2 Responses to “Multi-tasking”

  1. minnieon 24 Jul 2005 at 3:10 pm 1

    i fully understand about the poison ivy. i am highly allergic to it. i get a small spot any where on my body, and my body reacts in huge pus-filled blisters all over my body, and nothing but high doses of steroids will rid me of it. very uncomfortable, so i try very hard to avoid weedy unknown areas. now my garden is another story, lol. i’ve been fighting that fight for over a year, and now that it’s so bloody hot, i can’t even keep up with my vegetable patch. the topper to all of this is the fact that i have a recurring sinus infection, and the antibiotics they put me on this time make me sun sensitive! is that insane or what? i’m going to have to pull weeds in the dark, sigh. carry on, though, it will be worth it.

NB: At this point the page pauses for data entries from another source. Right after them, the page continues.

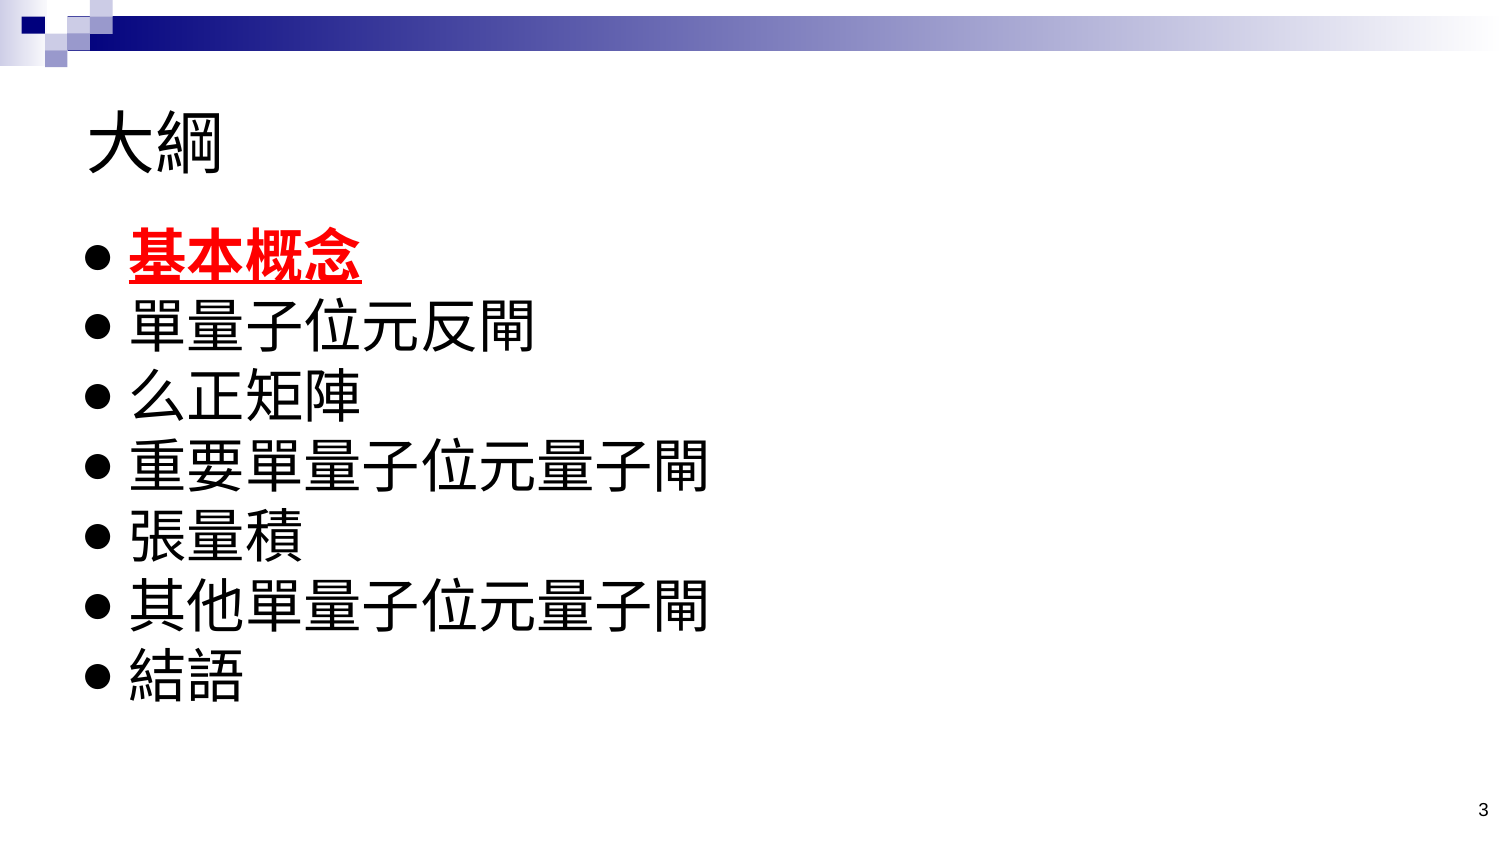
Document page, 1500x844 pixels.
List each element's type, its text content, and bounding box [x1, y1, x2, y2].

slide_number 3 [1149, 796, 1500, 827]
text_box 基本概念 單量子位元反閘 么正矩陣 重要單量子位元量子閘 張量積 其他單量子位元量子閘 結語 [61, 207, 1343, 844]
title 大綱 [75, 56, 1425, 226]
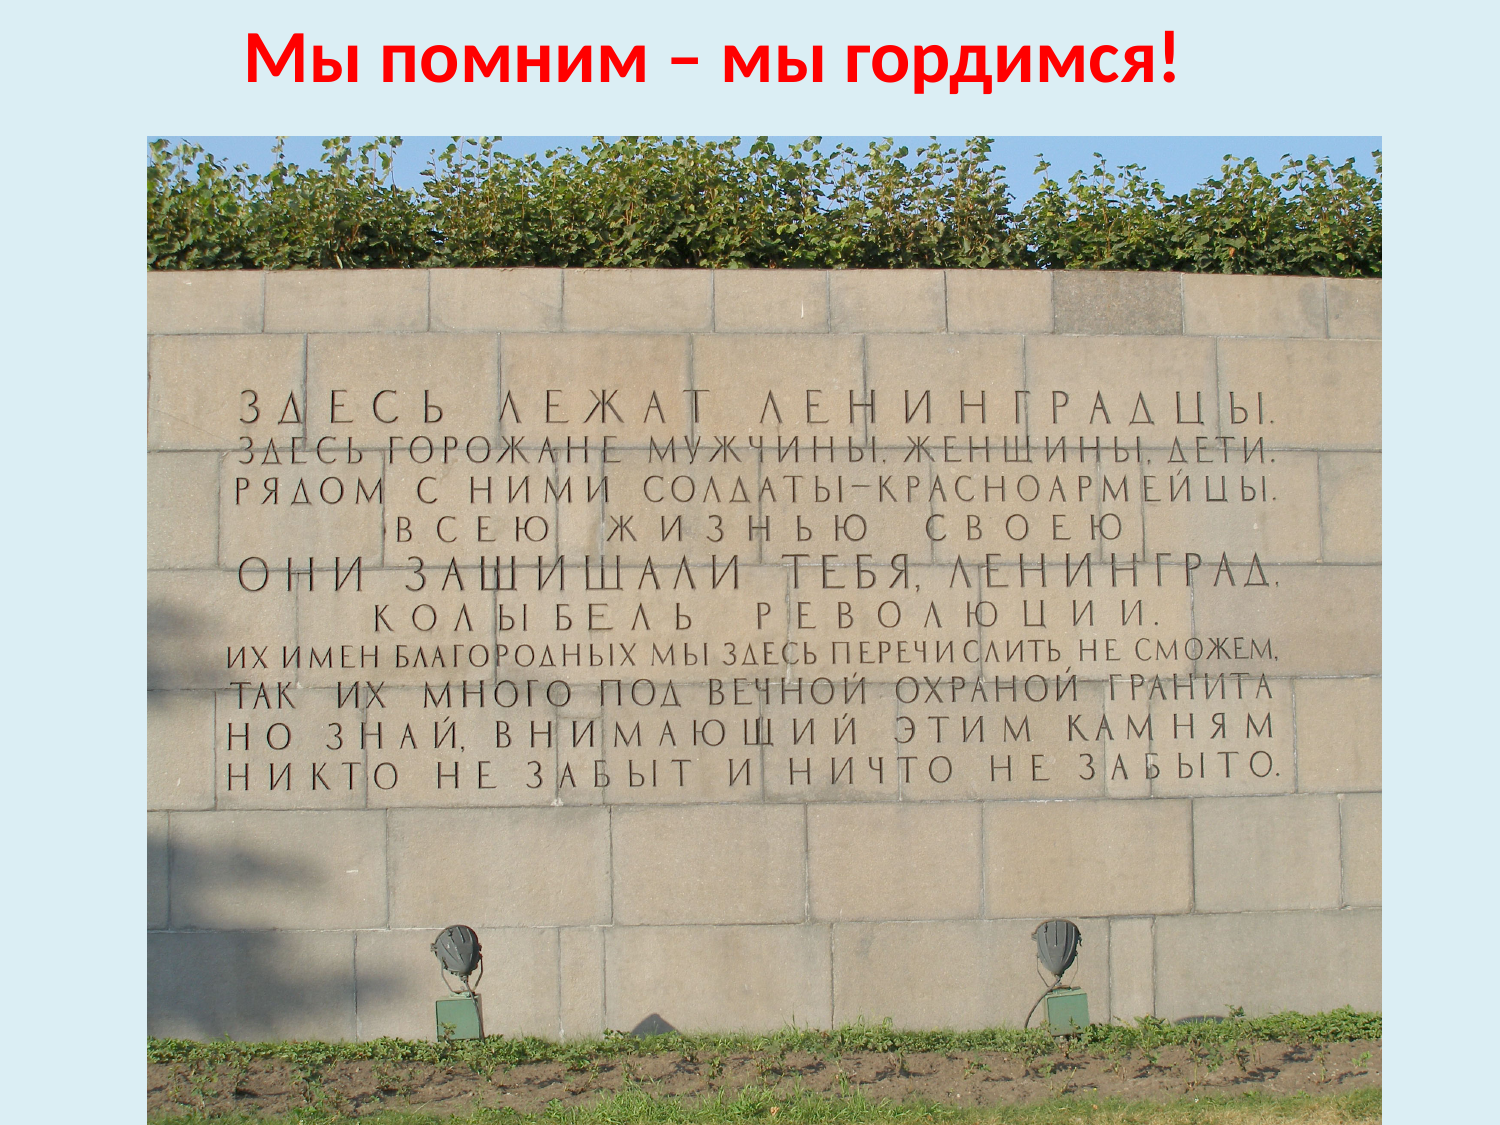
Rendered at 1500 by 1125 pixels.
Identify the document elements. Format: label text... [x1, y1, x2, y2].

text_box Мы помним – мы гордимся! [228, 0, 1198, 105]
picture [147, 136, 1382, 1125]
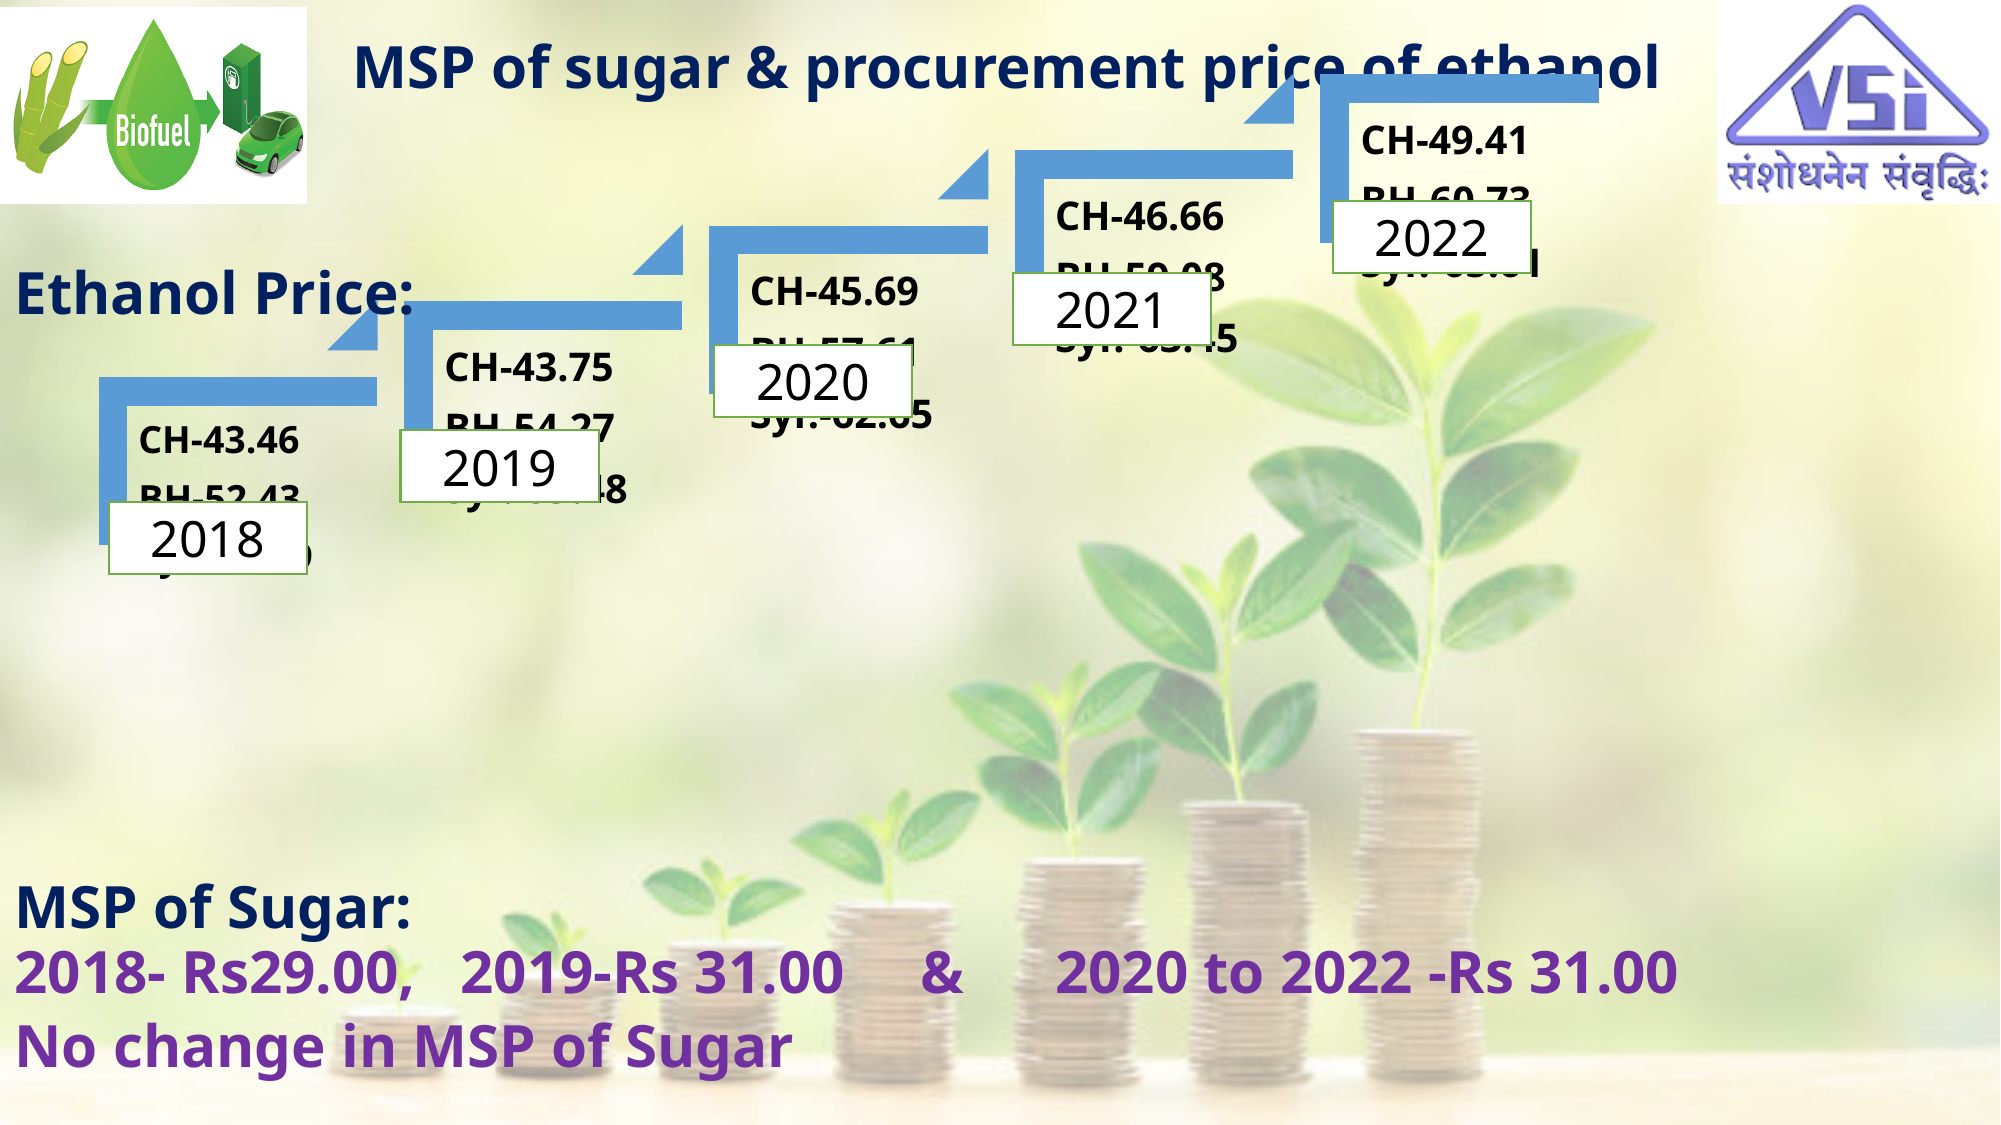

  2. Nannyon 24 Jul 2005 at 9:06 pm 2

    Fine new outfits for skutai – lucky man. I read in one of my gardening magazines that Boiling Water is a natural weed killer. I’ve been trying it here and there on a vicous weed garden we have. The weeds keep coming up thru the very thick layer of mulch we laid down to kill the weeds. So, I find the weed root, boil it – very pleasureable to watch it die, and hope for the best. So far, not bad results. I’ve also heard vinegar! However, you cannot get this remedy near your plants you want to keep.

    Thought I’d pass along the easy method I’ve been trying in our mulch gardens – we mulched everything that came up last year, and bought container gardens. That’s it. It’s so hot I haven’t even fed the birds. The dogs don’t even want to go for walks. Criminy. Let’s move to Alaska.